While we are bemoaning the removal of the Ten Commandments from the public square, Christians in Azerbaijan have a different problem, the removal of Christian names from the public square.
Apparently some predominately Muslim localities are denying birth certificates to families who want to give Christian names to their children. Luke and Moses have recently been found quite problematic.
"Luka is not an Azerbaijani name," Mehman Soltanov of the Justice Ministry's civil registration department told Forum 18 from Baku on 1 December. "Why did they choose a religious name?" Soltanov, who wrote to tell Luka's father Novruz Eyvazov on 5 April that he had issued "appropriate instructions" to Kalashova's office, speculated to Forum 18 that it was not the parents who had chosen this name but "some religious sect".

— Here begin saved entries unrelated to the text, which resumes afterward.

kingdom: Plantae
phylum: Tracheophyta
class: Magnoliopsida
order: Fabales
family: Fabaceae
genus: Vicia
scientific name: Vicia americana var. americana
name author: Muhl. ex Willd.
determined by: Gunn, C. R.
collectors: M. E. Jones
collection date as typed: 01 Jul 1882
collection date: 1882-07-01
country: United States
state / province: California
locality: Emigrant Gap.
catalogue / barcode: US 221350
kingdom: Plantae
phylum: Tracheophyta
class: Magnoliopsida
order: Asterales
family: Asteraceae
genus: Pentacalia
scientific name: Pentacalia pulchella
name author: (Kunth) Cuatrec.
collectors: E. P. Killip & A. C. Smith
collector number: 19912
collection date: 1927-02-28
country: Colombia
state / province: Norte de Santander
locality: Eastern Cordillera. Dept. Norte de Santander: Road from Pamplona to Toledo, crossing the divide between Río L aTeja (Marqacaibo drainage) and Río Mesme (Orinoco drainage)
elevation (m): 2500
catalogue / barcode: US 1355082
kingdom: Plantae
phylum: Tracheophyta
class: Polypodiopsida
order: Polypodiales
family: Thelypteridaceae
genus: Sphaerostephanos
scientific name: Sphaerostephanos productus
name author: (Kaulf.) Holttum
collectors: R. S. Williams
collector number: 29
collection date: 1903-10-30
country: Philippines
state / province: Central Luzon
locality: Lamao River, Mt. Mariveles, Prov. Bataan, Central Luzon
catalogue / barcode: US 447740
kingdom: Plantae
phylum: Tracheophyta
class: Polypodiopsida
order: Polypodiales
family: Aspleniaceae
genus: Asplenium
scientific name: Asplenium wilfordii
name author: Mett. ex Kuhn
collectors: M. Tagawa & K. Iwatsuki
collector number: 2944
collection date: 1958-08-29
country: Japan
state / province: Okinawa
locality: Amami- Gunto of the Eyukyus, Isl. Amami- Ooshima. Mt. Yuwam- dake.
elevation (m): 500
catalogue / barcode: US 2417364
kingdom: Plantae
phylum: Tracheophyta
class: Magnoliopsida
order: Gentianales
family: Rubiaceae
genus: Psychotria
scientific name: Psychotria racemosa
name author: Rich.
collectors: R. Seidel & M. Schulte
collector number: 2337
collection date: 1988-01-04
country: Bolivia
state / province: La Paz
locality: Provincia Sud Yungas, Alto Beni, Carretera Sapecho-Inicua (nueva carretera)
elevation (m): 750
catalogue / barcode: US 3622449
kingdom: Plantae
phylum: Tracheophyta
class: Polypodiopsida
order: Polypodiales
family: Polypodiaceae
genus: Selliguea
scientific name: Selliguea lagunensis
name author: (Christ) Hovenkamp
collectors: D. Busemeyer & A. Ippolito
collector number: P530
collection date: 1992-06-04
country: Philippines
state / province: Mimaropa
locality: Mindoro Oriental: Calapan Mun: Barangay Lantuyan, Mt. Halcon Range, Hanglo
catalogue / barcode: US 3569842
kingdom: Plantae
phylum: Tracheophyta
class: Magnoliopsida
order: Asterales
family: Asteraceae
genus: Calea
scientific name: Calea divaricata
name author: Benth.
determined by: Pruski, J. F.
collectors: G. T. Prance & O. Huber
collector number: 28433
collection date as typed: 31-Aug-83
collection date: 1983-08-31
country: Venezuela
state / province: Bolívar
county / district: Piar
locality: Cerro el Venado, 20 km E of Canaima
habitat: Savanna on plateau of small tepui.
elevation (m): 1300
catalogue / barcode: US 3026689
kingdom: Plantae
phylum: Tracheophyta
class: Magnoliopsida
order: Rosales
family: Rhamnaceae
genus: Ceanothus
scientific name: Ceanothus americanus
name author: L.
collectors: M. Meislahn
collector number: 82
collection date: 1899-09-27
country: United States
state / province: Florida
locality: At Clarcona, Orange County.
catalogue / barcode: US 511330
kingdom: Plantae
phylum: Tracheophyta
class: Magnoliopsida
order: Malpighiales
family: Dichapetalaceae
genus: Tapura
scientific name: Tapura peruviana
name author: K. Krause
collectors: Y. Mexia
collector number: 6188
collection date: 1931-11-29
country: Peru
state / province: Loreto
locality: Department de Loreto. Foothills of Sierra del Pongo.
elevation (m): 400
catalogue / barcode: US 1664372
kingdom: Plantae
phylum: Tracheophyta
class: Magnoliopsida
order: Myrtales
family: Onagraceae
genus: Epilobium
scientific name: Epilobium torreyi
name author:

Indeed, in her 1 May response to Novruz Eyvazov, which Forum 18 has seen, Kalashova complained that "during the chaos and anarchy in the country in 1989-90, foreign missionaries came to the village of Aliabad and tried to conduct subversive activity, spreading the Christian faith of the Baptist sect among the population, and tried to change surnames and first names, changing them into Georgian and Christian names, strengthening separatist sentiment and setting friend against friend". She claimed local villagers had protested against such activity. She asked Eyvazov to "respect and honour the desire and wish of the inhabitants of Aliabad".
The U.S. is another story. Christians have a stranglehold on boys' names according to the social security administration, claiming 90% of the top ten with Jacob toping the popularity list in 2003, but girls names are another story, with Emily, Emma, and Madison at the top. Christians can only lay claim to Hannah and Elizabeth at #4 and #9 respectively. Mary doesn't even make the top ten.